■ GIVEN DATA
+++

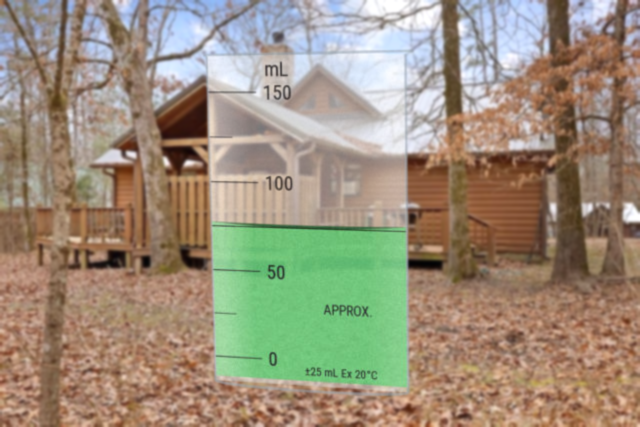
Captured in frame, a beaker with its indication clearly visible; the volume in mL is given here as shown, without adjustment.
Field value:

+++

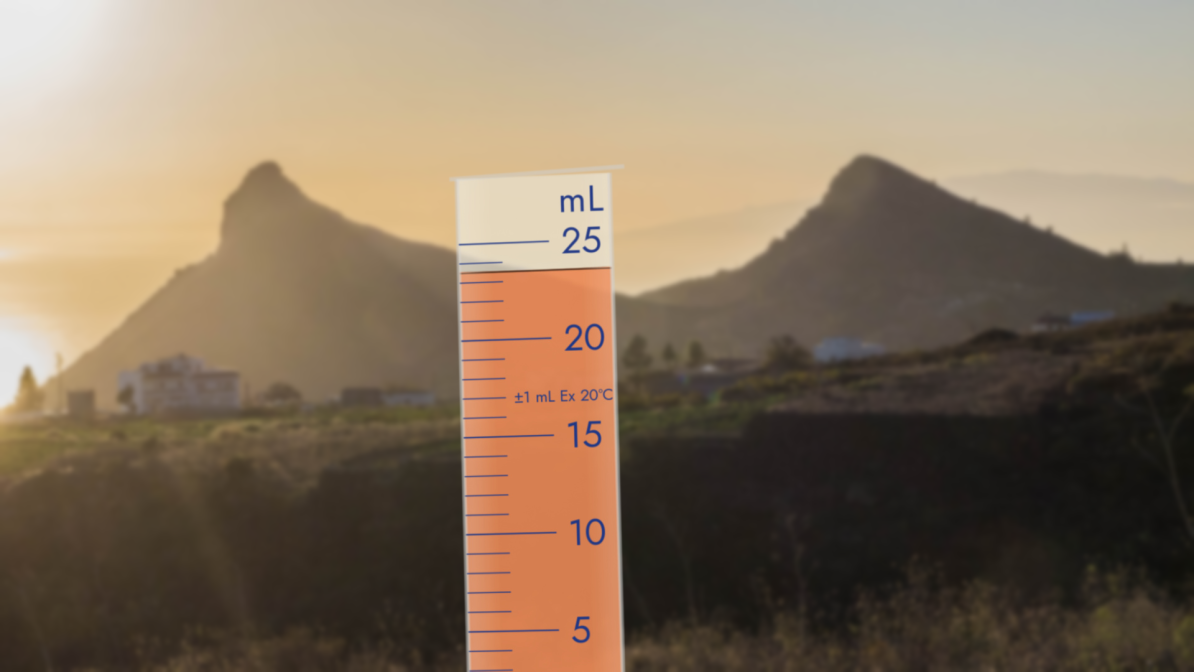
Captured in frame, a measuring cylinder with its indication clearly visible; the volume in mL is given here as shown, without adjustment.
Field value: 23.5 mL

+++

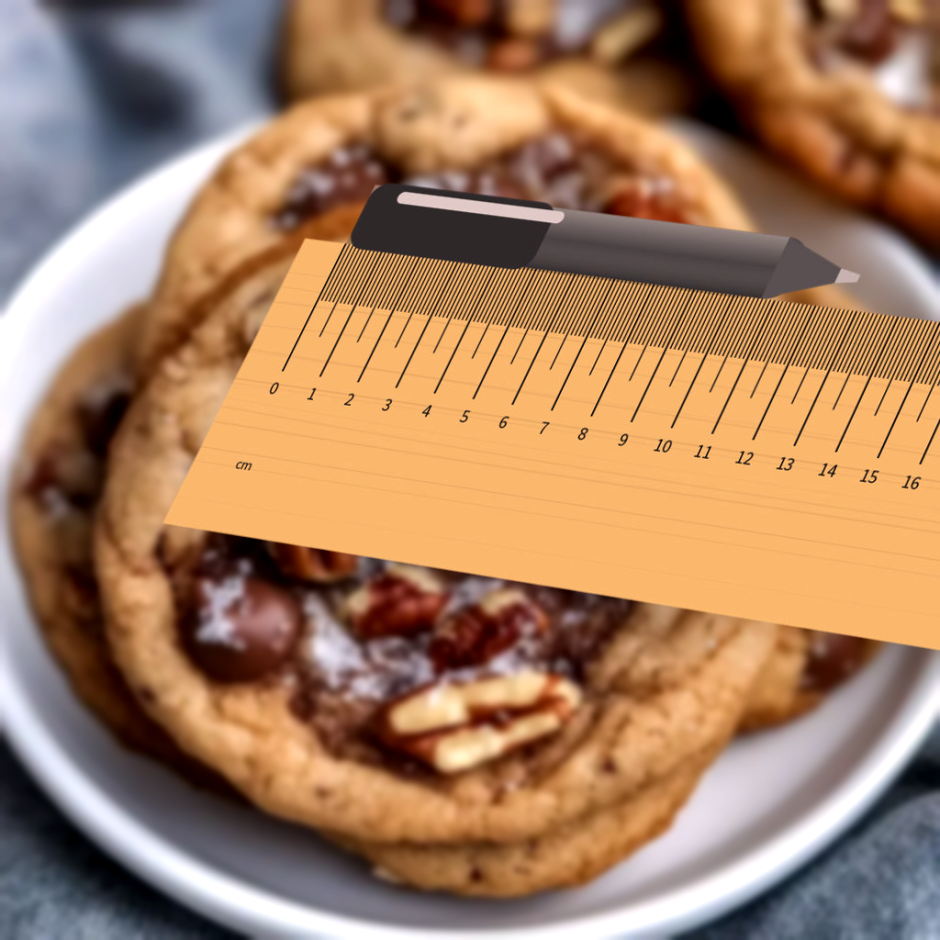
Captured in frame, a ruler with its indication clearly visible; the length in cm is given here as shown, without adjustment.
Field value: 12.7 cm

+++

■ PROBLEM REQUIREMENTS
Reproduce everything in the listing from the line containing "Captured in frame, a ruler" down to the line containing "Field value: 12.7 cm", character for character, with both of those lines included.

■ REPLY
Captured in frame, a ruler with its indication clearly visible; the length in cm is given here as shown, without adjustment.
Field value: 12.7 cm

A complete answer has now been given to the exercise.